BA, Durham University, 1984; Council for Legal Education, 1985
Professional association memberships Institute of Chartered Accountants in England and Wales (ICAEW); Malaysian Institute of Certified Public Accountants (MICPA); Malaysian Institute of Accountants (MIA); Association of Chartered Islamic Financial Professionals (ACIFP)
I pursued law in Durham and finished as a barrister at Lincoln Inn. A chance encounter with one of my father’s friends opened my eyes to the world of business and I decided to become a chartered accountant. My first job was at Touche Ross & Co. in London in a manufacturing audit group, and later I moved on to financial services. I moved onto Pricewaterhouse Malaysia in 1993 as a senior manager in the financial services group and was made Partner at the age of 33.
The turning point
I owe my success to hard work, a supportive wife, my guardian’s intervention, some luck, and various mentors. To complement the above,I believe it’s important to persevere. A career has its ups and downs and it’s important to keep battling through. It’s a marathon, not a sprint.
My biggest achievement so far has to be becoming Executive Chairman of PwC Malaysia! I was the leader for PwC’s Global Islamic Finance Team from 2007 to 2012 and was also previously Financial Services Leader for Malaysia. In my career, I have also been the joint leader of the Malaysian Assurance practice and led specialist units in financial risk areas and Islamic Finance. I currently have 28 years of experience in audit, business advisory and a number of consulting projects.
Advice for graduates
Having mentors is crucial as it helps in your development and gives you the opportunity to bounce-off ideas with a senior while having someone to watch your back. I also believe in finishing what you start, giving it your all and trying everything once. I notice the younger employees are choosy about their assigned tasks but in my experience, you learn more from difficult assignments than easy ones. Finally, I also believe in being ethical no matter how difficult. It is so hard to gain a reputation and it is so easy to lose it.

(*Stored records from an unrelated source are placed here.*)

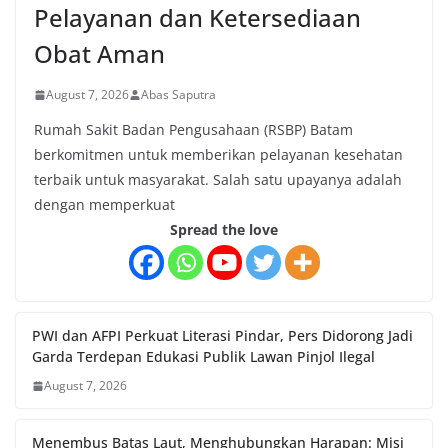
Pelayanan dan Ketersediaan
Obat Aman
August 7, 2026
Abas Saputra
Rumah Sakit Badan Pengusahaan (RSBP) Batam
berkomitmen untuk memberikan pelayanan kesehatan
terbaik untuk masyarakat. Salah satu upayanya adalah
dengan memperkuat
Spread the love
PWI dan AFPI Perkuat Literasi Pindar, Pers Didorong Jadi
Garda Terdepan Edukasi Publik Lawan Pinjol Ilegal
August 7, 2026
Menembus Batas Laut, Menghubungkan Harapan: Misi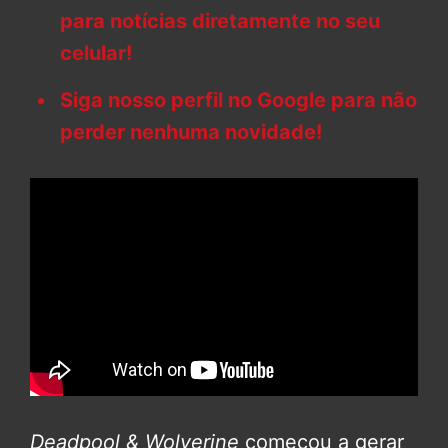
para notícias diretamente no seu
celular!
Siga nosso perfil no Google para não
perder nenhuma novidade!
Deadpool & Wolverine
começou a gerar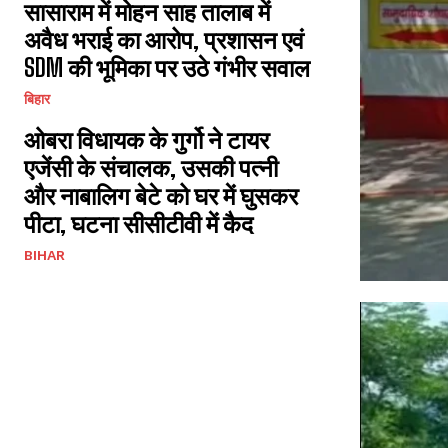
सासाराम में मोहन साह तालाब में
अवैध भराई का आरोप, प्रशासन एवं
SDM की भूमिका पर उठे गंभीर सवाल
बिहार
ओबरा विधायक के गुर्गो ने टायर
एजेंसी के संचालक, उसकी पत्नी
और नाबालिग बेटे को घर में घुसकर
पीटा, घटना सीसीटीवी में कैद
BIHAR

Key skills for future leaders
Communication skills are key and it’s a common misconception that accountants only need to be good at numbers. In this profession, the ability to communicate, to influence, to negotiate and to deliver is vital! I would also think business acumen or the awareness of how businesses work needs to be developed much earlier in your career. Accounts and the company finances don’t exist in a vacuum. Take the opportunity to learn as much about the business as you can. Even the worst jobs have something to teach you.